#### [Tu tarea]
Por favor, reproduce literalmente el tramo del texto sobre la política europea de España que va desde "El segundo error, más" hasta "las políticas comunitarias.".

== Extracto proporcionado

El segundo error, más grave, deriva de la creencia de que los desequilibrios intracomunitarios entre países ricos y pobres se corrigen con ayudas financieras directas que los primeros deben transferir, por vía presupuestaria, a los segundos hasta producir un sustancial acercamiento. Un par de datos demuestran la gran equivocación: diez años después de la adhesión, España está exactamente a la misma distancia de la renta media comunitaria que en 1973 y con el doble de paro. Las ayudas financieras pueden ser un complemento más o menos necesario de ciertos programas, pero convertirlas en objetivo esencial de la política europea genera un efecto nocivo: debilita implícitamente la posición negociadora de España a la hora de defender frente a sus socios los intereses específicos de los sectores productivos cuando resultan negativamente afectados por las políticas comunitarias.

El desenfoque de la política de González conduce, de hecho, a concebir como algo secundario la definición y defensa de los intereses básicos de nuestro aparato productivo. Y cuando la realidad se impone, hay que amenazar con el veto. El Gobierno no ha formulado en las instituciones comunitarias el planteamiento que corresponde a los rasgos de nuestra economía. España entró en la CE como un país industrializado con industria débil, con una agricultura mediterránea potente, con una ganadería suficiente y como una gran potencia pesquera. En lugar de perfilar una estrategia de apoyo a nuestros intereses en función de esas características, volcó el peso de su actuación en obtener ayudas pretendidamente redistributivas. Al día de hoy, el Gobierno socialista ha sido incapaz, por ejemplo, de presentar ante la Comisión Europea una alternativa española para agricultura mediterránea en el marco de la PAC o un planteamiento a medio y largo plazo para garantizar la actividad de nuestra flota pesquera. Los costes que España paga están a la vista de todos y de candente actualidad.En cualquier caso, la próxima ampliación de la Unión a los países del centro y del este de Europa trastoca todo y tendrá extensas e intensas repercusiones para España. Aunque no fuera más que por este acontecimiento, cambiar la política europea parece aconsejable. Hay que anticipar la definición de nuestros intereses, primordialmente en el ámbito productivo, y compaginar su defensa con la construcción europea aunque nos convirtamos en un socio más incómodo.

Rafael Arias-Salgado es diputado por Madrid y portavoz del Grupo Popular en la Comisión mixta para la Unión Europea.

====
== Datos mostrados

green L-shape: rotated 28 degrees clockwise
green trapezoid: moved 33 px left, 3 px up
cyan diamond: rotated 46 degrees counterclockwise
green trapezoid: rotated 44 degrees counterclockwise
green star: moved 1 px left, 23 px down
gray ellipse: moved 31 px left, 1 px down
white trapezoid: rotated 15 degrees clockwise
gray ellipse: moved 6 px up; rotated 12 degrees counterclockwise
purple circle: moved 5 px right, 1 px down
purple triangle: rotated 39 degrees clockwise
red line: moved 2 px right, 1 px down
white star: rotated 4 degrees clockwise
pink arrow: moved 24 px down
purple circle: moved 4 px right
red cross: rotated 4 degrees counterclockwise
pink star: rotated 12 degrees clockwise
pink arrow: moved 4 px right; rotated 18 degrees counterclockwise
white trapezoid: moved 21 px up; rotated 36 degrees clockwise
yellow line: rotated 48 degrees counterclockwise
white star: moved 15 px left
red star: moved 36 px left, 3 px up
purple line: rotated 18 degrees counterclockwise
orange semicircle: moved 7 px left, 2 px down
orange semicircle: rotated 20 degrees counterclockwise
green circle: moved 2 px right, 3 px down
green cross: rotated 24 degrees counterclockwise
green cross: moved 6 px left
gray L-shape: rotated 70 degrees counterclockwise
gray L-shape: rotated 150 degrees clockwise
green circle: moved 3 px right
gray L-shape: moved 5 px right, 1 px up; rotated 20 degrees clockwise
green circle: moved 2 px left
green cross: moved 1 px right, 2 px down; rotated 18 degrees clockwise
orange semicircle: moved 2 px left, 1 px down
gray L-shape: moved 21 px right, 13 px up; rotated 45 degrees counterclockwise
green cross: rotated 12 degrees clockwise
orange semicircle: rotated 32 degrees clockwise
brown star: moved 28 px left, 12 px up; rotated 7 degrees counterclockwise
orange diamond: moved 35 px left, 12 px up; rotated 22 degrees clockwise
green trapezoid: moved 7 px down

====

#### [Solución]
El segundo error, más grave, deriva de la creencia de que los desequilibrios intracomunitarios entre países ricos y pobres se corrigen con ayudas financieras directas que los primeros deben transferir, por vía presupuestaria, a los segundos hasta producir un sustancial acercamiento. Un par de datos demuestran la gran equivocación: diez años después de la adhesión, España está exactamente a la misma distancia de la renta media comunitaria que en 1973 y con el doble de paro. Las ayudas financieras pueden ser un complemento más o menos necesario de ciertos programas, pero convertirlas en objetivo esencial de la política europea genera un efecto nocivo: debilita implícitamente la posición negociadora de España a la hora de defender frente a sus socios los intereses específicos de los sectores productivos cuando resultan negativamente afectados por las políticas comunitarias.